• **Objective**: Rewrite everything from the start of the records down to the line containing "genus: Carex", renaming "collection date" to "date collected" and leaving every other part of those lines unchanged.

Stored data
┄┄┄┄┄┄┄┄┄┄

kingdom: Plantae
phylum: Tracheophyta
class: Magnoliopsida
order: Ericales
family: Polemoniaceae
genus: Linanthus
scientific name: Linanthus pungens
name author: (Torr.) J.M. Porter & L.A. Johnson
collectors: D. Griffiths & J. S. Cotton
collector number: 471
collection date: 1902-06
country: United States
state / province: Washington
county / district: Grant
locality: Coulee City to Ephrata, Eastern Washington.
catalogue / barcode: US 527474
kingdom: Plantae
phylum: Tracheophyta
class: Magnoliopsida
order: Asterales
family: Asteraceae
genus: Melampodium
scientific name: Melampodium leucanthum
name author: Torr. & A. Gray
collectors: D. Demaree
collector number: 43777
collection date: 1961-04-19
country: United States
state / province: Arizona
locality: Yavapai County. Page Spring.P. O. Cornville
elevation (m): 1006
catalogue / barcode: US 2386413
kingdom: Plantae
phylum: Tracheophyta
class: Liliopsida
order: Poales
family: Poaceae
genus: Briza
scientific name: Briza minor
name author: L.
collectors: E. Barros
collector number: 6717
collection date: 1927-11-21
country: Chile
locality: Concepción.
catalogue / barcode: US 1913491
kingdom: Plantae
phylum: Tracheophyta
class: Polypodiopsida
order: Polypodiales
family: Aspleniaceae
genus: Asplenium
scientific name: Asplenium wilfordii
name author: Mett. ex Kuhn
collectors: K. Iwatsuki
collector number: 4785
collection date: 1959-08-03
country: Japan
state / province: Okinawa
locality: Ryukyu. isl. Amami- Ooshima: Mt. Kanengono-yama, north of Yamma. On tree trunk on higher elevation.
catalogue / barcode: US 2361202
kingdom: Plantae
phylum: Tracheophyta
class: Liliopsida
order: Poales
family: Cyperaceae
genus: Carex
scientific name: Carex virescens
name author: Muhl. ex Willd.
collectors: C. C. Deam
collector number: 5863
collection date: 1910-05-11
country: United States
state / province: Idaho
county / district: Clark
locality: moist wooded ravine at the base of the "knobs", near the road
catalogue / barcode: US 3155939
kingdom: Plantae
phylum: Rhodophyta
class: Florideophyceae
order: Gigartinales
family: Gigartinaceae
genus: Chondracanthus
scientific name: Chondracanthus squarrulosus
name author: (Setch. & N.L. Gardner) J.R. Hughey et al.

┄┄┄┄┄┄┄┄┄┄

• **Problem solution**:
kingdom: Plantae
phylum: Tracheophyta
class: Magnoliopsida
order: Ericales
family: Polemoniaceae
genus: Linanthus
scientific name: Linanthus pungens
name author: (Torr.) J.M. Porter & L.A. Johnson
collectors: D. Griffiths & J. S. Cotton
collector number: 471
date collected: 1902-06
country: United States
state / province: Washington
county / district: Grant
locality: Coulee City to Ephrata, Eastern Washington.
catalogue / barcode: US 527474
kingdom: Plantae
phylum: Tracheophyta
class: Magnoliopsida
order: Asterales
family: Asteraceae
genus: Melampodium
scientific name: Melampodium leucanthum
name author: Torr. & A. Gray
collectors: D. Demaree
collector number: 43777
date collected: 1961-04-19
country: United States
state / province: Arizona
locality: Yavapai County. Page Spring.P. O. Cornville
elevation (m): 1006
catalogue / barcode: US 2386413
kingdom: Plantae
phylum: Tracheophyta
class: Liliopsida
order: Poales
family: Poaceae
genus: Briza
scientific name: Briza minor
name author: L.
collectors: E. Barros
collector number: 6717
date collected: 1927-11-21
country: Chile
locality: Concepción.
catalogue / barcode: US 1913491
kingdom: Plantae
phylum: Tracheophyta
class: Polypodiopsida
order: Polypodiales
family: Aspleniaceae
genus: Asplenium
scientific name: Asplenium wilfordii
name author: Mett. ex Kuhn
collectors: K. Iwatsuki
collector number: 4785
date collected: 1959-08-03
country: Japan
state / province: Okinawa
locality: Ryukyu. isl. Amami- Ooshima: Mt. Kanengono-yama, north of Yamma. On tree trunk on higher elevation.
catalogue / barcode: US 2361202
kingdom: Plantae
phylum: Tracheophyta
class: Liliopsida
order: Poales
family: Cyperaceae
genus: Carex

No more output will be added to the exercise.